Another troublesome factor is that the Patent and Trademark Office is seriously understaffed. As a result, many patent examinations are perfunctory, and there is a general concern that too many patents are being issued, greatly complicating the problems I’ve been discussing. There is now a three-year backlog in the office–a three-year delay on average between the filing of a patent application and the decision by a patent examiner on whether to grant the application.
There are a variety of measures that could be taken to alleviate the problems I’ve described. They include: reducing the patent term for inventors in industries that do not have the peculiar characteristics of pharmaceuticals that I described; instituting a system of compulsory licensing of patented inventions; eliminating court trials including jury trials in patent cases by expanding the authority and procedures of the Patent and Trademark Office to make it the trier of patent cases, subject to limited appellate review in the courts; forbidding patent trolling by requiring the patentee to produce the patented invention within a specified period, or lose the patent; and (what is beginning) provide special training for federal judges who volunteer to preside over patent litigation.
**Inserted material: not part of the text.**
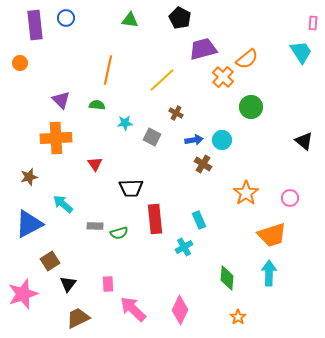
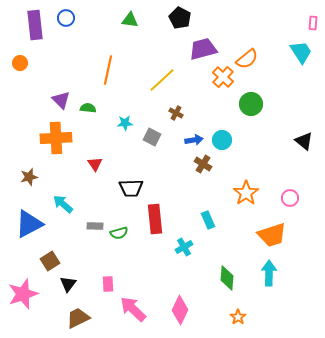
green semicircle at (97, 105): moved 9 px left, 3 px down
green circle at (251, 107): moved 3 px up
cyan rectangle at (199, 220): moved 9 px right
I am not enough of an expert in patent law to come down flatly in favour of any of the reforms that I have listed. I wish merely to emphasise that there appear to be serious problems with our patent system, but almost certainly effective solutions as well, and that both the problems and the possible solutions merit greater attention than they are receiving.
*This issue is separate from what is presented to a court in a patent case. Lawsuits are governed by existing law as interpreted by the Supreme Court and the U.S. Court of Appeals for the Federal Circuit, which has (under the Supreme Court) exclusive jurisdiction of appeals in patent cases.